Monthly Tips

October - Tip of the Month

Chionanthus retusus - Chinese fringe tree

Seeking: Ideal tree for small urban yards.
Requirements: Year-round appeal, rapid growth to 15-20'x15-20' (and then stops and stays alive for @40 years), drought tolerant, disease free, non-messy, likes sun or shade, is fine with root competition and compacted soils.

[Cover photo Growing Vegetables West of the Cascades]

If anyone knows of a tree that meets all these requirements, please let me know. In the meantime, you could try out Chionanthus retusus, the Chinese fringe tree.

In June C. retusus blossoms with delightful white, narrow-petaled flowers that cling in clusters to the branches. From a distance the tree looks like it is covered in white puffs of cotton. Up close the panicles of flowers look like fringe, hence the name

Chionanthus has male and female plants. The male blooms more profusely but you get no berries (less mess but less beauty in the fall). The bark is furrowed and plants are often multi-trunked. The tree supposedly only reach 15-20'x15' at maturity.

The Chinese fringe tree likes sun and is pretty easy-going where soils are concerned. It is drought tolerant once established.

Okay, Chionanthus retusus may not meet all the requirements of the ideal urban tree, but it certainly meets the 2 biggies - year round appeal and small stature - so give it a try. I know there are some around but they certainly aren't common, and I'd like to know more about them, so please plant one and keep me posted on how they do - don't forget the pictures!

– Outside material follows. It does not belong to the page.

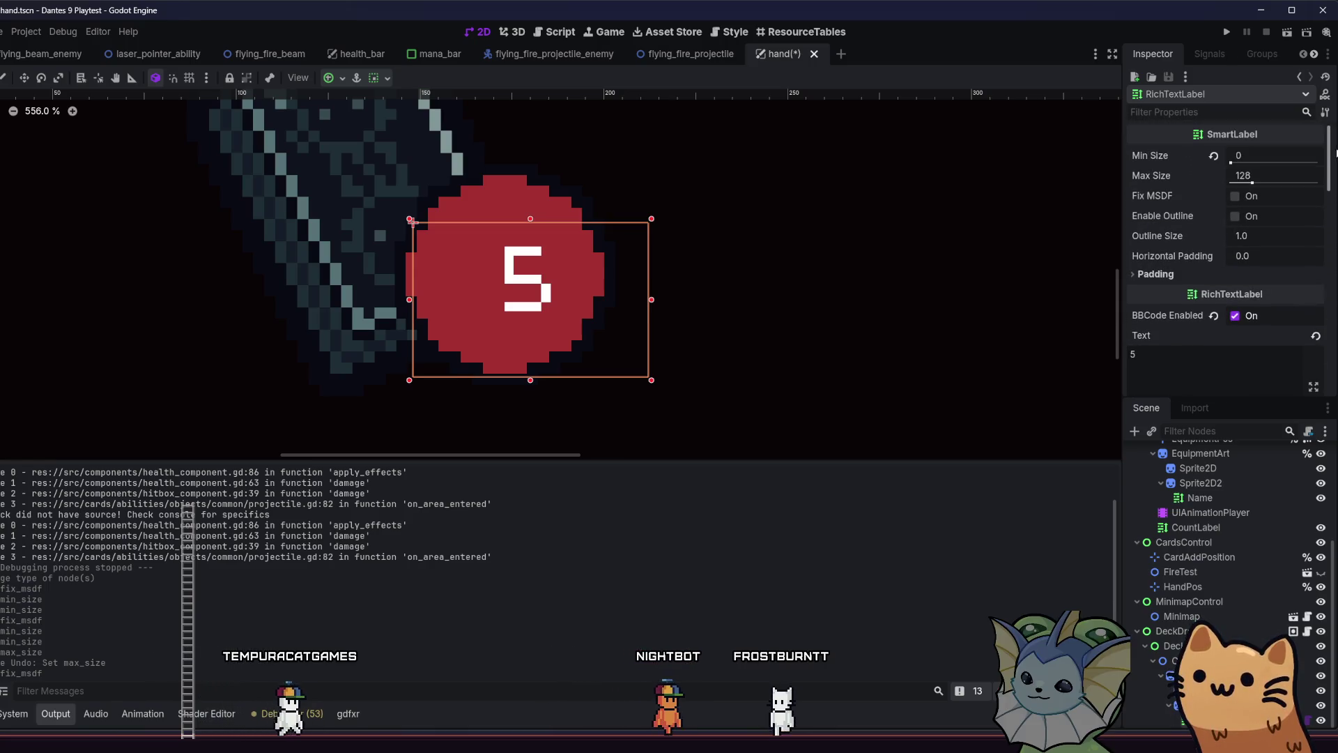
Try Fix MSDF and the text outline, leaving both turned off
click(1249, 195)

(Photo from the PNW Garden website.)





October - Tip of the Month

Dog Spts and Fertilizer

Dr. Linda Chalker-Scott from WSU and other horticulture professors have a great gardening blog The Garden Professors. In a recent entry, one of the profs takes on the dreaded lawn problem - dog spots. If you have a dog, particularly a female dog, and a lawn, you've undoubtedly faced this dilemma. Little brown dead spots surrounded by areas of luxuriant growth. Why death surrounded by such abundant life?

Plants take up nutrients from the soil that are dissolved in water as salts (a salt in this situation is any ionic compound [Think NaCl - table salt]). Dog urine is basically a salt that contains quite a bit of nitrogen, a necessary plant nutrient. Too much of any salt damages or kills plants. (I won't get into the why here, that'll lead to osmotic potentials and other things almost no one cares about.) In the center, the salt is clearly too concentrated. At the edge of the target zone, the salt is less concentrated and the increased nitrogen levels cause lush growth.

[puppy]<

Dog Spot culprit, looking innocent

The moral(s)? 1)Too much of any "salt" - and this includes fertilizer - can be detrimental to plant growth and 2) If you just followed your dog around with a gallon bucket of water, you could have a lush green lawn (in spots) without buying fertilizer.